Unit3 : Grammars and
Languages
Syllabus
• Derivation and ambiguity,
• BNF & CNF notations,
• Union, Concatenation and *’s of CFLs,
• Eliminating production & unit productions from
CFG,
• Eliminating useless variables from a context Free
Grammar.
• Parsing: Top-Down, Recursive Descent
and Bottom-Up Parsing
Introduction
• Grammar is a set of rules by which strings in a language
can be generated.
• Here we are discussed the CFG- Context Free Grammar a
more powerful method of describing languages.
• The set of strings generated by a context-free grammar is
called a context-free language and context-free languages
can describe many practically important systems.
• Most programming languages can be approximated by
context-free grammar and compilers for them have been
developed based on properties of context-free languages.
• Let us define context-free grammars and context-free
languages here.
CFG Vs RE
• The CFG are more powerful than the regular
expressions as they have more expressive power
than the regular expression.
• Generally regular expressions are useful for
describing the structure of lexical constructs as
identical keywords, constants etc.
• But they do not have the capability to specify the
recursive structure of the programming constructs.
• However, the CFG are capable to define any of the
recursive structure also.
• Thus, CFG can define the languages that are regular
as well as those languages that are not regular.
Definition (Context-Free Grammar) :
• A 4-tuple G = < V ,∑ , S , P > is a context-free
grammar (CFG)
• if V and ∑ are finite sets sharing no elements
between them (V∩ ∑ = ) ,
• S belongs to V is the start symbol, and
• P is a finite set of productions of the form
X -> α , where X € V , and α € (V ∪ ∑ )* .
A language is a context-free language (CFL) if all
of its strings are generated by a context-free
grammar.
Properties of Context-Free Language
Theorem 1:
Let L1 and L2 be context-free languages. Then
L1 ∪ L2 , L1L2 , and L1* are context-free languages.
Normal forms and Simplification of CFG
BNF & CNF notations,
• Productions in CFG, satisfying certain restrictions
are said to be in Normal Forms.
• There are 2 notations used for Normal Forms,
1. CNF- Chomsky Normal Form:
A context-free grammar is said to be in
Chomsky normal form if every production is
of one of these two types:
A → BC (where B and C are variables)

• Provided information
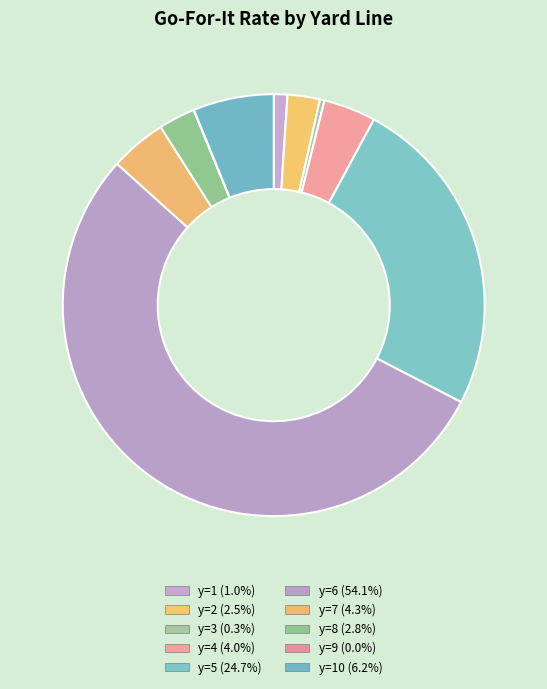

Count the number of slices in the pie.

10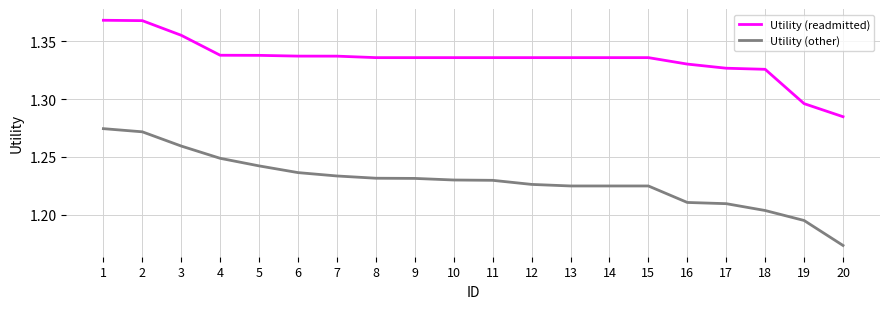

Which series has the widest spread of values?

Utility (other)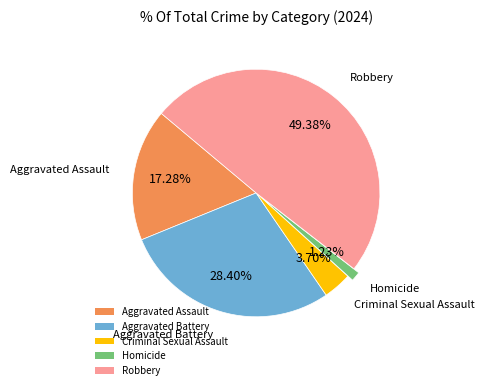

Count the number of slices in the pie.

5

• Exercise details
Return, word for word, the part of the context-free grammar notes from "A language is" to "are context-free languages.".

• Completed task
A language is a context-free language (CFL) if all
of its strings are generated by a context-free
grammar.
Properties of Context-Free Language
Theorem 1:
Let L1 and L2 be context-free languages. Then
L1 ∪ L2 , L1L2 , and L1* are context-free languages.